If such comments appear to be less in tune with Obama's intelligence and empathy, as well as his message of change, the likely explanation is that he is here speaking out of his true character: saying not what he instinctively believes, but what he thinks might win votes from parts of the electorate who do not share his vision of a transformed America. Whenever he does that - in effect tacking towards the conventional wisdom instead of keeping faith with his own - he is in danger of throwing away his greatest asset, which is precisely the fact that so many Americans do share his vision.

The implication is that now, in the short interval after his victory in the nomination race, Obama is indeed in peril. He is vulnerable to all those who want to make what insinuations they can of his unfamiliar, foreign-sounding name and of his half-black inheritance. True, many Americans are liberated of prejudice and proud that they can vote for a presidential candidate who is not white; but there are many others who secretly grudge and fear racial change. (As Larry O'Brien, sage counsellor to Presidents Kennedy and Johnson once said to me about the George Wallace voters, there is the vote "a guy doesn't tell the pollsters about - the man vote a guy keeps in his gut, until he goes in that booth, and sees red, and pulls that lever!") In the desperate mud-slinging of a tight campaign, when the instrument that Obama's team has used so successfully to mobilise support and raise funds - the internet - can also be an unmatched vehicle for distributing smear and suspicion, the candidate's political compass needs to point him to higher ground.

A time for clarity

The point is reinforced by the less obvious fact that John McCain himself has not yet been exposed to more than the first, almost shy salvos of political abuse. McCain has great assets: he is an authentic military hero; he is also an original, who has shown himself willing (on climate change or campaign finance, for example) to step outside the disciplined phalanx of conservative Republican trusties - though the "maverick" too has been edging towards the centre under pressure of the prevailing wisdom about what is needed to win a presidential election.

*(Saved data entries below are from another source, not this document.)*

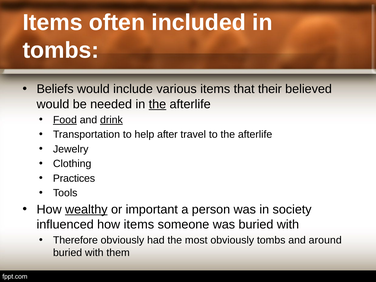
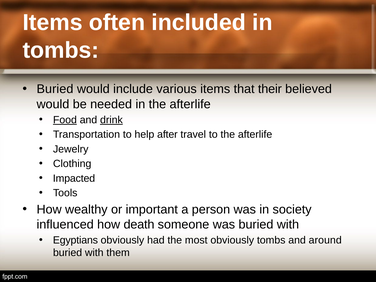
Beliefs at (55, 89): Beliefs -> Buried
the at (157, 104) underline: present -> none
Practices: Practices -> Impacted
wealthy underline: present -> none
how items: items -> death
Therefore: Therefore -> Egyptians
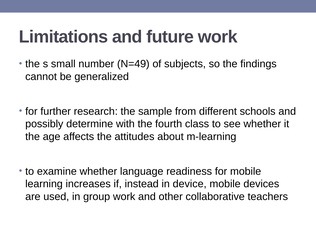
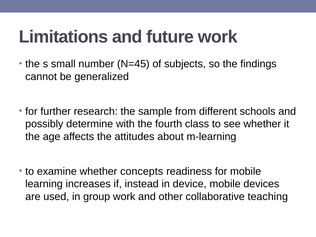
N=49: N=49 -> N=45
language: language -> concepts
teachers: teachers -> teaching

So far, however, McCain has not been properly tested. On Capitol Hill, he is known for his fiery temper and barrack-room language. If he displays those characteristics on national television, the consequences will be grave. He has presented himself as the foe of the power of lobbyists in Washington, but he has had to get rid of half a dozen aides with a background in working for special interests (including two paid to promote the interests of Burma's military junta).

The Democrats have for so long in this close and passionate contest been so preoccupied with their internal divisions that they have not have a chance to highlight the considerable gaps between what McCain used to say in his freewheeling past, and what he is now saying as the chosen champion of the "grand old party". The opportunity to highlight the fact that McCain is actually to the right of George W Bush on Iraq and on tax policy is there, and the Democrats can now be expected to take it.

This is the moment, in a word, for Barack Obama to be himself. If he can articulate and condense his vision in the manner of his best speeches and his two brilliantly written books, he can rescue the 2008 election from the trench-warfare imposed by the near-equality between the Clinton and Obama camps. This would involve a clear statement that the election is about ending the conservative ascendancy, with its aggressive foreign policy and its commitment to the political folkways that have been turning America into a polarised society.

If he tries to portray himself as a polished professional who knows how to be all things to all men, he will lose. If he says the things he believes, with the eloquence and conviction that are natural to him, he will stand in contrast to a Republican whose virtues have been real but whose time has passed. And he will win.